# [Exercise]
Return, word for word, the lines of the records that begin at the line containing "pose: elev=301.3 azim=149.2" and run through the end of the records. Leave the pictures out.

# [Provided records]
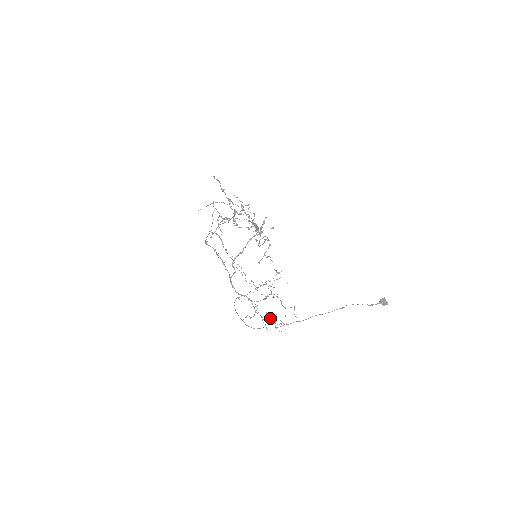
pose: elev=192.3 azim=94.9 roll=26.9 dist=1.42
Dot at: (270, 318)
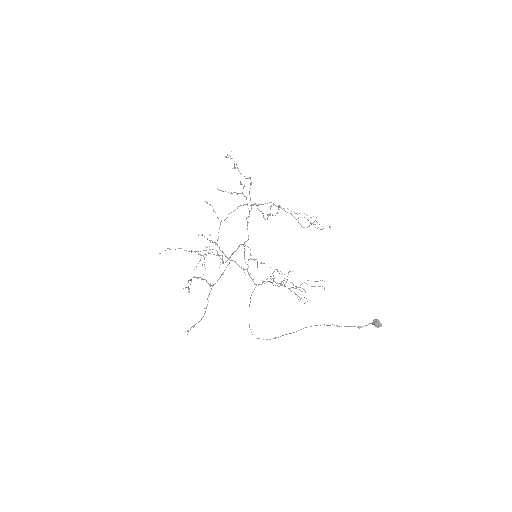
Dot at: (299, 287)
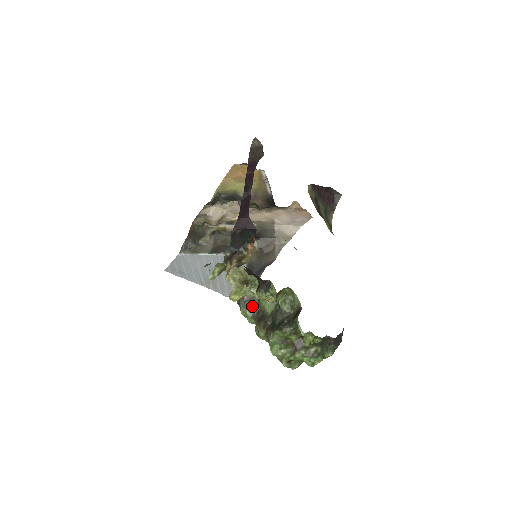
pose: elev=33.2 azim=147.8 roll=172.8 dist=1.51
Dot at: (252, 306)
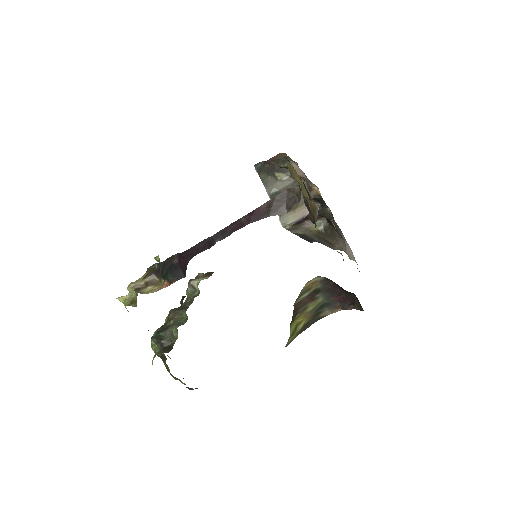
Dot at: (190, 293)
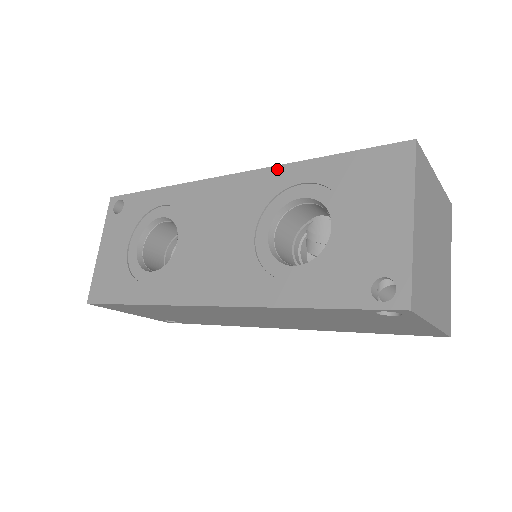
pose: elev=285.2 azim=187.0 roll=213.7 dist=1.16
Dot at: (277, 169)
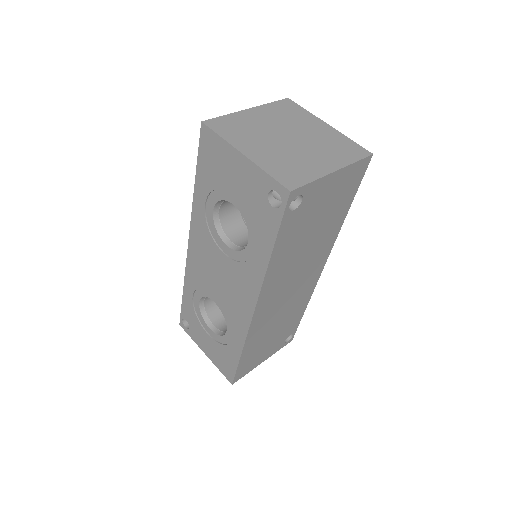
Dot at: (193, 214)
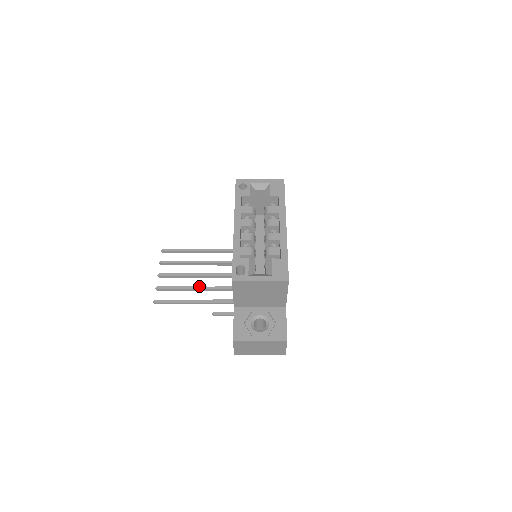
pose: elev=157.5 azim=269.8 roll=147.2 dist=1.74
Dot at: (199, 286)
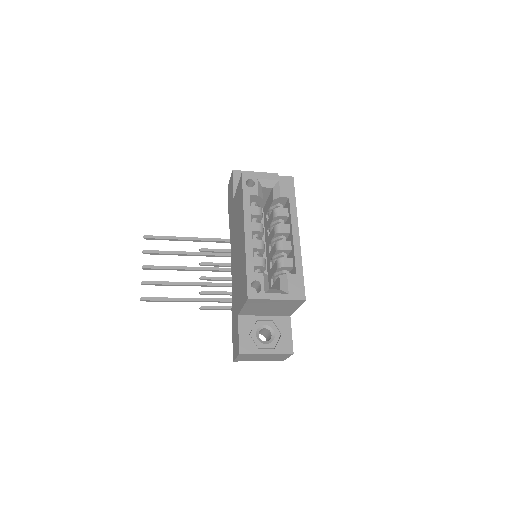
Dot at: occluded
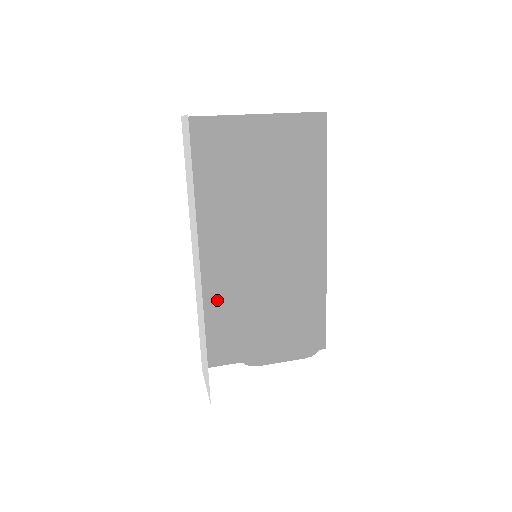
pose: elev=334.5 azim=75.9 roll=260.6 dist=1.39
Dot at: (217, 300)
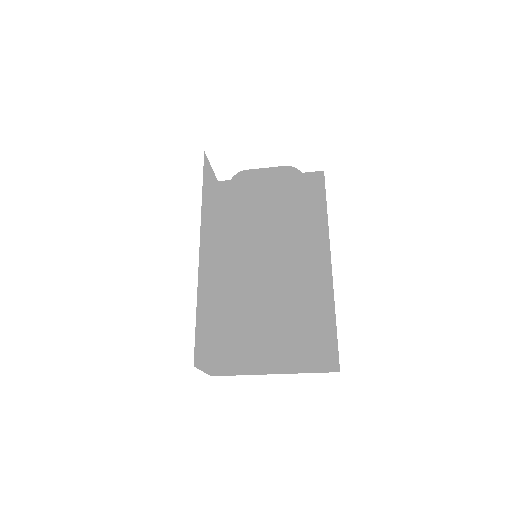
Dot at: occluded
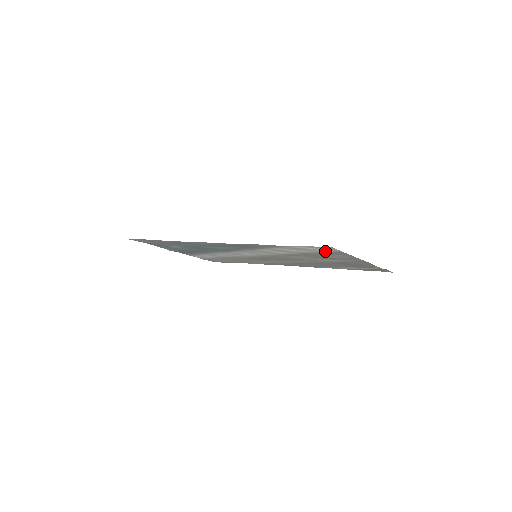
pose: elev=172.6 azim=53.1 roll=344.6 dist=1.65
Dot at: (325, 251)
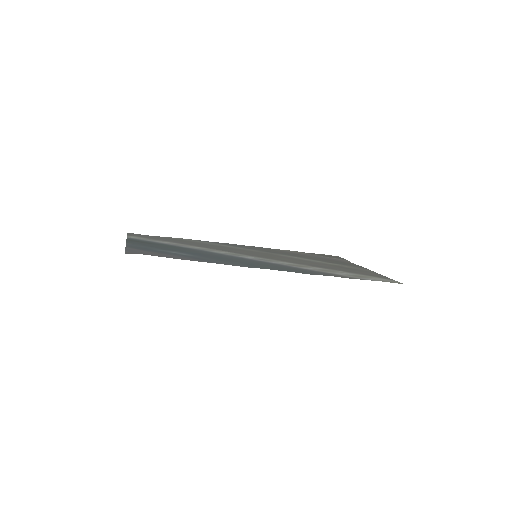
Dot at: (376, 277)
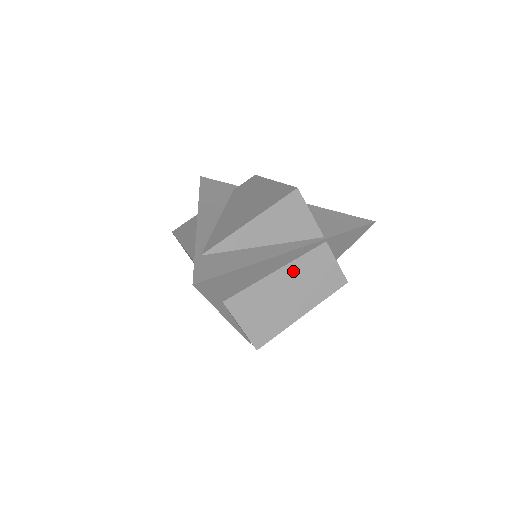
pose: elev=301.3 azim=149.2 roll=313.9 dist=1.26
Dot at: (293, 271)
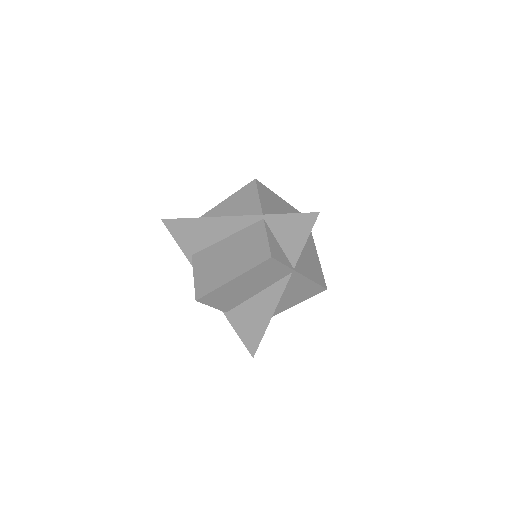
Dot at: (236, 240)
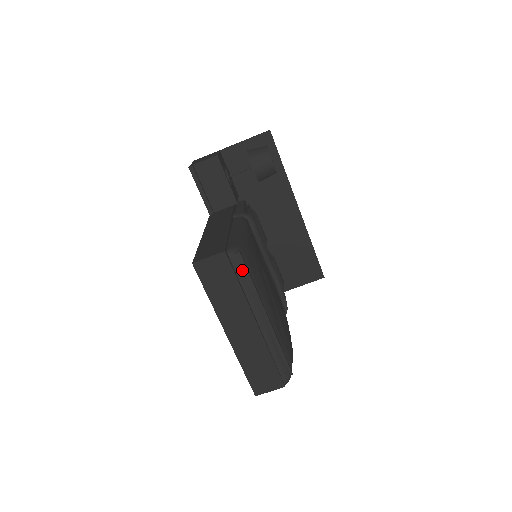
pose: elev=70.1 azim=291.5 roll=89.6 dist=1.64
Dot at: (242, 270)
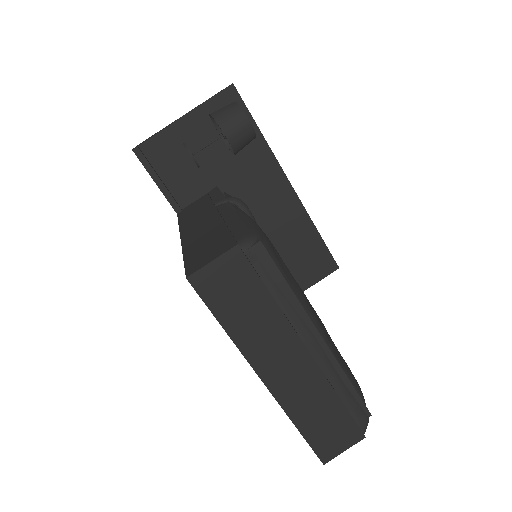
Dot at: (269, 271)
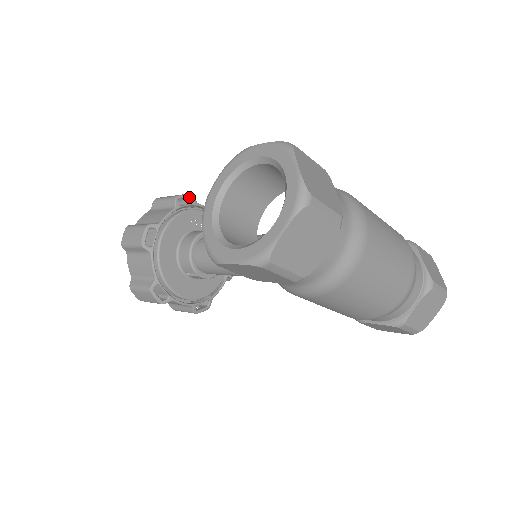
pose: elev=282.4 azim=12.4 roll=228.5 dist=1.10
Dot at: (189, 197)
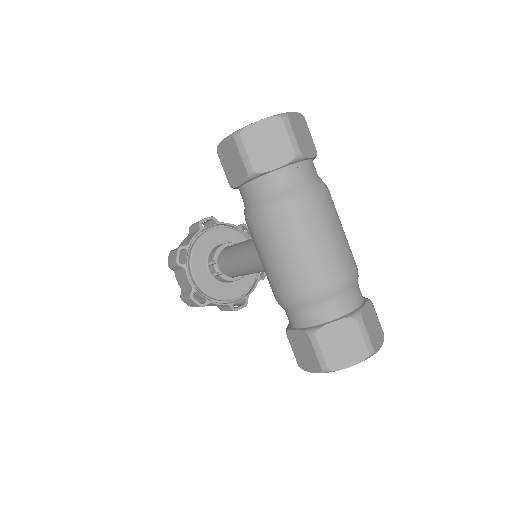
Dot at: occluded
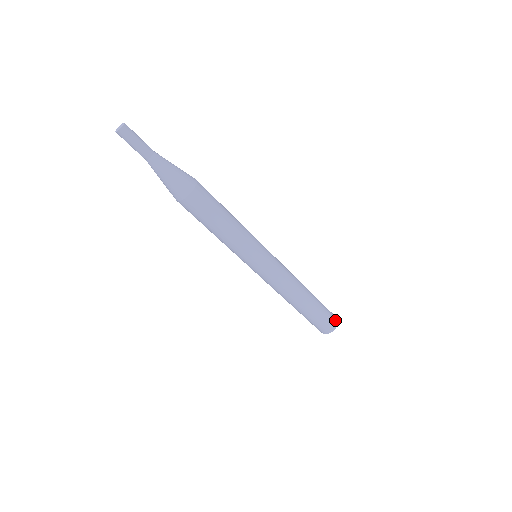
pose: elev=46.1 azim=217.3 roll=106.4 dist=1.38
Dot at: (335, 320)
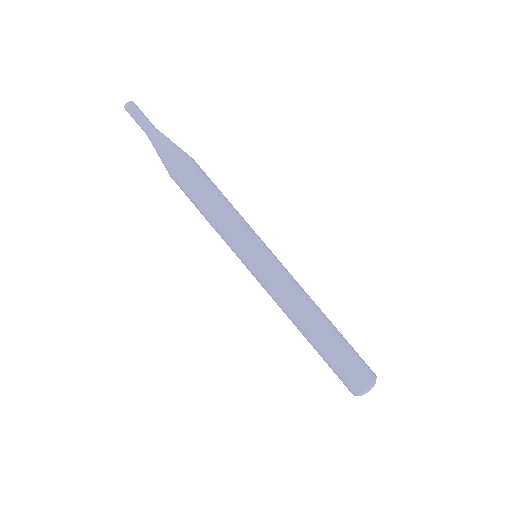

# [Answer to this exercise]
pose: elev=301.3 azim=149.2 roll=313.9 dist=1.26
Dot at: (293, 271)
Dot at: (236, 240)
pose: elev=70.1 azim=291.5 roll=89.6 dist=1.64
Dot at: (242, 270)
Dot at: (269, 271)
pose: elev=282.4 azim=12.4 roll=228.5 dist=1.10
Dot at: (189, 197)
Dot at: occluded
pose: elev=46.1 azim=217.3 roll=106.4 dist=1.38
Dot at: (335, 320)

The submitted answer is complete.